Got these 3 messages captured:

{"topic":"EOM","qos":0,"retain":false,"_msgid":"197602a9879c5432","type":"EOM","_event":"node:6cb87e96588abaed","origPayload":"GPS comms FAILURE","settings":{"input":"2022-04-12T02:06:12.585Z","input_format":"","input_tz":"Australia/Sydney","output_format":"YYYY-MM-DD HH:mm:ss","output_locale":"en_AU","output_tz":"Australia/Sydney"},"time":"2022-04-12 12:06:12","payload":"GPS comms FAILURE"}
{"topic":"EOM","qos":0,"retain":false,"_msgid":"b3f05b922a4ab30e","type":"EOM","_event":"node:6cb87e96588abaed","origPayload":"GPS comms FAILURE","settings":{"input":"2022-04-12T04:46:37.164Z","input_format":"","input_tz":"Australia/Sydney","output_format":"YYYY-MM-DD HH:mm:ss","output_locale":"en_AU","output_tz":"Australia/Sydney"},"time":"2022-04-12 14:46:37","payload":"GPS comms FAILURE"}
{"topic":"EOM","qos":0,"retain":false,"_msgid":"f9ca9ba43f8888a7","type":"EOM","_event":"node:6cb87e96588abaed","origPayload":"GPS comms FAILURE","settings":{"input":"2022-04-12T12:34:30.923Z","input_format":"","input_tz":"Australia/Sydney","output_format":"YYYY-MM-DD HH:mm:ss","output_locale":"en_AU","output_tz":"Australia/Sydney"},"time":"2022-04-12 22:34:30","payload":"GPS comms FAILURE"}

So the EOM message are being detected. (Comms failure) but I am not seeing when it is re-established.

:confused:

I'll power cycle the unit and see what is shown.

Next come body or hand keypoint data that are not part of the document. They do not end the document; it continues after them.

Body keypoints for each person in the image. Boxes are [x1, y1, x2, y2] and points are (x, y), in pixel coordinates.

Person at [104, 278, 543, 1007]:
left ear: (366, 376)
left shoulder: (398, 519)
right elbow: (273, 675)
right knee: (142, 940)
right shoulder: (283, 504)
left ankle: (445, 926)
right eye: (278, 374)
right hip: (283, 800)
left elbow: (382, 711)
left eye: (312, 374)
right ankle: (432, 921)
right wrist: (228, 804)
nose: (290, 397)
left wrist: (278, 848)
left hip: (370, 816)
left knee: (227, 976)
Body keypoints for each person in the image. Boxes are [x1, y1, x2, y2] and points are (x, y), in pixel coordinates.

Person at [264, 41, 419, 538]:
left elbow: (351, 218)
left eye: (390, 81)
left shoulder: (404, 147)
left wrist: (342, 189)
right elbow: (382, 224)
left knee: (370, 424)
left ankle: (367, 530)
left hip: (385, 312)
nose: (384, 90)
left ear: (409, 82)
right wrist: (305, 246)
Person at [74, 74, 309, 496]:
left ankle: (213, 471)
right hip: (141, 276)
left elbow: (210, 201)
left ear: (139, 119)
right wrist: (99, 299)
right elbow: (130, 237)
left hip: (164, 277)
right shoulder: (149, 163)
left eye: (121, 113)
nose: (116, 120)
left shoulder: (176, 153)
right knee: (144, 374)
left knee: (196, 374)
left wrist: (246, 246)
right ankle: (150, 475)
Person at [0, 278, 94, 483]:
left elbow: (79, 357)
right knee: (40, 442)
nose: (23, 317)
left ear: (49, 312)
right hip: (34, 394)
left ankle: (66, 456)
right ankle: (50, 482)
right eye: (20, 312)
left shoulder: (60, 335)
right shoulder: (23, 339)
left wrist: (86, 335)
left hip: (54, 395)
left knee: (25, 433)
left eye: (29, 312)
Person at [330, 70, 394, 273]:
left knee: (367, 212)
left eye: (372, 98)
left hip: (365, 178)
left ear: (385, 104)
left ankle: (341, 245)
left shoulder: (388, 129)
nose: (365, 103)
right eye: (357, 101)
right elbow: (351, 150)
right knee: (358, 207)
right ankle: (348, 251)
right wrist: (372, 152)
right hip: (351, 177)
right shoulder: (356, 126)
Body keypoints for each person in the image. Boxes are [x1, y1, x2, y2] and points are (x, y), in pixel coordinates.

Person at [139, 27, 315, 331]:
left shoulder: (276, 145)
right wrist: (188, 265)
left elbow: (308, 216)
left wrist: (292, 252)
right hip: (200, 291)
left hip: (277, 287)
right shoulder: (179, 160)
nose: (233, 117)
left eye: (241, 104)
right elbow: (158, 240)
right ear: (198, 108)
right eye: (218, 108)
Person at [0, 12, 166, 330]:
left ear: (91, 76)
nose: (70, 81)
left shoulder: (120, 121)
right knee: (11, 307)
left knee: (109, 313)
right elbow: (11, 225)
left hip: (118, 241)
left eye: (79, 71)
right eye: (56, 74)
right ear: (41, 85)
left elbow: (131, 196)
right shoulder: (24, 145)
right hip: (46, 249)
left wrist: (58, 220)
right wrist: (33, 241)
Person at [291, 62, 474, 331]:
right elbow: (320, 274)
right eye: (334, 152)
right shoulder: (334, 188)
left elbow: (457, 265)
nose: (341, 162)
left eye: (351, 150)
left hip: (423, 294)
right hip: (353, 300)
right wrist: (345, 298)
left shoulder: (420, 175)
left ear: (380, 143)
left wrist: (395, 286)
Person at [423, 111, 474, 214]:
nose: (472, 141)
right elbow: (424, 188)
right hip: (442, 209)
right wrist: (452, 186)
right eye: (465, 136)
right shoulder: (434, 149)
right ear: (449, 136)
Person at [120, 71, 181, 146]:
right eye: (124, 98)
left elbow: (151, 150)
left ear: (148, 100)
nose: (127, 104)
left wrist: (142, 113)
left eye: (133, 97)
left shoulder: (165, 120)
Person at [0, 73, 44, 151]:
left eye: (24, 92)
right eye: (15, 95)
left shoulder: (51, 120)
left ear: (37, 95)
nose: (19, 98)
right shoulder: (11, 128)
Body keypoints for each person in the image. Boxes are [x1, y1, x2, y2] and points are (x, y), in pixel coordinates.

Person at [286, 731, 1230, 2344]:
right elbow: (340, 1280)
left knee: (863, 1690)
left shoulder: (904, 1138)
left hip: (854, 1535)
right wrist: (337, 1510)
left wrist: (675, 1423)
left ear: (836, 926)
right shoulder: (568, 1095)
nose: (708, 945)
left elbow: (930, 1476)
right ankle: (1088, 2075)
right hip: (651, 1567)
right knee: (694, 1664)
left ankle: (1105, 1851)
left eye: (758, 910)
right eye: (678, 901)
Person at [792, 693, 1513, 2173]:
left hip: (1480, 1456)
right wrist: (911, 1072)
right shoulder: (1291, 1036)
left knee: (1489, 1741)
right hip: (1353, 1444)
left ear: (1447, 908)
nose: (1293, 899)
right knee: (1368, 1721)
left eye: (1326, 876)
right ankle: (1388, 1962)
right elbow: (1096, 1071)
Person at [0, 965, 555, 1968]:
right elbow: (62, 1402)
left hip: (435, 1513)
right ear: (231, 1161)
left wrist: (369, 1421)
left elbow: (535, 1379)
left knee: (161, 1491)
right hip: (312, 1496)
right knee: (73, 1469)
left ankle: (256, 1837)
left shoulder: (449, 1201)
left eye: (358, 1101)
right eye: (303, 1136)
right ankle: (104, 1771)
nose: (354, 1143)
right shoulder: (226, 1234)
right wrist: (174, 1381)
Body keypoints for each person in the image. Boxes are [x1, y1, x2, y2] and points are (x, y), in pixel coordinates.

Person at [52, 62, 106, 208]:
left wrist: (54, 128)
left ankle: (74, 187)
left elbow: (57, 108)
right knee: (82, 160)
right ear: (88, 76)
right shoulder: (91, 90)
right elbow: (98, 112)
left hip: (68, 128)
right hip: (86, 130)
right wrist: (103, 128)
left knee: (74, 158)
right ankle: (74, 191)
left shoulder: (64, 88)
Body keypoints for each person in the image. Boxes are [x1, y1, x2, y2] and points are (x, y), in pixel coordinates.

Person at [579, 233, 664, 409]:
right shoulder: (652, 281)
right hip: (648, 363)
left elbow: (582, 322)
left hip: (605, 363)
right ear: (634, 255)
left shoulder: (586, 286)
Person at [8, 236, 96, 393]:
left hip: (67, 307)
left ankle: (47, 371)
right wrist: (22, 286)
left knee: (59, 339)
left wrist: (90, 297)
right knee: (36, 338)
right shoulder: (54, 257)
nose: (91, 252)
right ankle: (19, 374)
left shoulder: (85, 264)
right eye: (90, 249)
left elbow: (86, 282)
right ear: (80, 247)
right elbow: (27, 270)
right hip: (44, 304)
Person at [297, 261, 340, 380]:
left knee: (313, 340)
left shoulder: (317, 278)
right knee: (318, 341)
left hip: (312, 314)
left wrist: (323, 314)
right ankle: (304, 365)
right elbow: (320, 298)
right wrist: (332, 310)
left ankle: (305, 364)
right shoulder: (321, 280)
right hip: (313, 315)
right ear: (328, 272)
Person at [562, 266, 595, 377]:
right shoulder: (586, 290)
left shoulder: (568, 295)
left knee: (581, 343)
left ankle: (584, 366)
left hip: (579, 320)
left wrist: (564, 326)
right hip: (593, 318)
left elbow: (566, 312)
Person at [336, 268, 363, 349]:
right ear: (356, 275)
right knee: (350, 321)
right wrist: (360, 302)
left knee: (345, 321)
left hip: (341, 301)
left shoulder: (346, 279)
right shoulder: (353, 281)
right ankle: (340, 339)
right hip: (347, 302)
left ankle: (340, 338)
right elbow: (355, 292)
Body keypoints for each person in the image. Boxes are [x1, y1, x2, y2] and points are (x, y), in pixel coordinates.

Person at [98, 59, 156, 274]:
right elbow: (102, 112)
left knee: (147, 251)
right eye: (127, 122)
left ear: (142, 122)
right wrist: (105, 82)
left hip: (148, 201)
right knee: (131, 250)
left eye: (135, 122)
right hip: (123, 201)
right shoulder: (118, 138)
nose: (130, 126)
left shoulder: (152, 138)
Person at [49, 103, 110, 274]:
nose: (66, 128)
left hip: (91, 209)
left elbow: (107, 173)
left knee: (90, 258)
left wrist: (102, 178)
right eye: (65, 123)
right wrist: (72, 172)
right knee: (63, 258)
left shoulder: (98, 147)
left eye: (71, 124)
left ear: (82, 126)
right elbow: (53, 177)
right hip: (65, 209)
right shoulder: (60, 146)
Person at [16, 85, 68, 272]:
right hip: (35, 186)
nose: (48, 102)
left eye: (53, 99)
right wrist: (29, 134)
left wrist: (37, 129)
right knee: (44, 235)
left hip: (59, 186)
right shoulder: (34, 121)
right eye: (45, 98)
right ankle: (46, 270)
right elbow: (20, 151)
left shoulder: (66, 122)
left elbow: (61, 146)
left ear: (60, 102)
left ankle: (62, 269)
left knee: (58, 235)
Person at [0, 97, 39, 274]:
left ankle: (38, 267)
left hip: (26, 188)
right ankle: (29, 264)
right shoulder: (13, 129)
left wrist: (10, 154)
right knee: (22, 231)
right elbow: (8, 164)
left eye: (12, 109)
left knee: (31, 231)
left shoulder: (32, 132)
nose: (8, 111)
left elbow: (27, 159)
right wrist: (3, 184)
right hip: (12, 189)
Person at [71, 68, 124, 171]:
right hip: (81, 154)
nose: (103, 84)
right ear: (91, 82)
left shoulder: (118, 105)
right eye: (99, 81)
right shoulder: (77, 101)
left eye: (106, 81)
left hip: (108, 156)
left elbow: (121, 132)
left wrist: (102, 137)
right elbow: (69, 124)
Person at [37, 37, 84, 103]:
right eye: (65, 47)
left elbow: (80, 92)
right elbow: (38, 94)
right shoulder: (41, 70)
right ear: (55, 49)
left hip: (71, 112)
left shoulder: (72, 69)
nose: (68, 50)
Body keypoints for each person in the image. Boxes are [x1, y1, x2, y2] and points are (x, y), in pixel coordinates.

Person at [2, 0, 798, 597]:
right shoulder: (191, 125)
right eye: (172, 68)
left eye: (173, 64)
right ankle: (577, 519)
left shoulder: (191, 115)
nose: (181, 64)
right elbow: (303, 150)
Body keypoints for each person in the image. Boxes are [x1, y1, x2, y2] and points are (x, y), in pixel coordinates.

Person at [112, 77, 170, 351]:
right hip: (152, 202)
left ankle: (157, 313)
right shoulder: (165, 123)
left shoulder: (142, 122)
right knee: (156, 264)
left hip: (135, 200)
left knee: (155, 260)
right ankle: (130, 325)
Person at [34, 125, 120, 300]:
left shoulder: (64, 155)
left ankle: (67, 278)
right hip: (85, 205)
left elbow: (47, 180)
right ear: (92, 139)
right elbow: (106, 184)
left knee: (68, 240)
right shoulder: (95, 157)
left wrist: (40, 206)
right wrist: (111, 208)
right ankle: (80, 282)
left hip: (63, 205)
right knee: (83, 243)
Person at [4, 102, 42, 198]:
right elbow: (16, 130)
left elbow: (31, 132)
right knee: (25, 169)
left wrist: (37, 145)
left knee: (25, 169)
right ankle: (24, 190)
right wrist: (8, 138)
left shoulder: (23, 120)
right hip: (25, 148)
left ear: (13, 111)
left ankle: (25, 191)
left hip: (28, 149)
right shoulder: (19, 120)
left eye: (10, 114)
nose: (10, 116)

Ok, curiouser and curiouser. Unplugged power, waited a while, plugged back in.

ONLY got the comms failure message. No Comms up message.

Time to check the Arduino code.

Can you check the Broker with MQTT explorer to ensure that the LWT messages are set correctly ? (or what they are at the moment

Craig

Seems I goofed.

I didn't set a Birth Certificate in the arduino's code.
So it was sending a LWT (of reasons still unknown) but when it reconnected it wasn't sending a Birth certificate because I hadn't written that part of the code.

Now that part is working, I need to see if/when it drops out/off again and if I get the correct signal that it has come back to life.

(Sorry)

For the sake of not leaving this as open and I admit I didn't add the birth certificate in the arduino code, it is probably a mistake from something I did/not do.

Until I have a better understanding of what it is, I'd better close this and ask again when I know more about the problem.

Always remember that the device doesn't send a LWT when a disconnection occurs.

The broker notices that it hasn't received any messages (or an MQTT ping request) from the client within the keepalive time (usually 60 secs unless specified) and then it publishes the LWT on the topic specified.

I think you have not quite understood the messages.

I was seeing the LWT and was confused why I wasn't seeing the BS.

I forgot that I hadn't written the code in the Arduino to send it. So it couldn't be sent.

Now I have done that, I am seeing the BS.

This topic was automatically closed 14 days after the last reply. New replies are no longer allowed.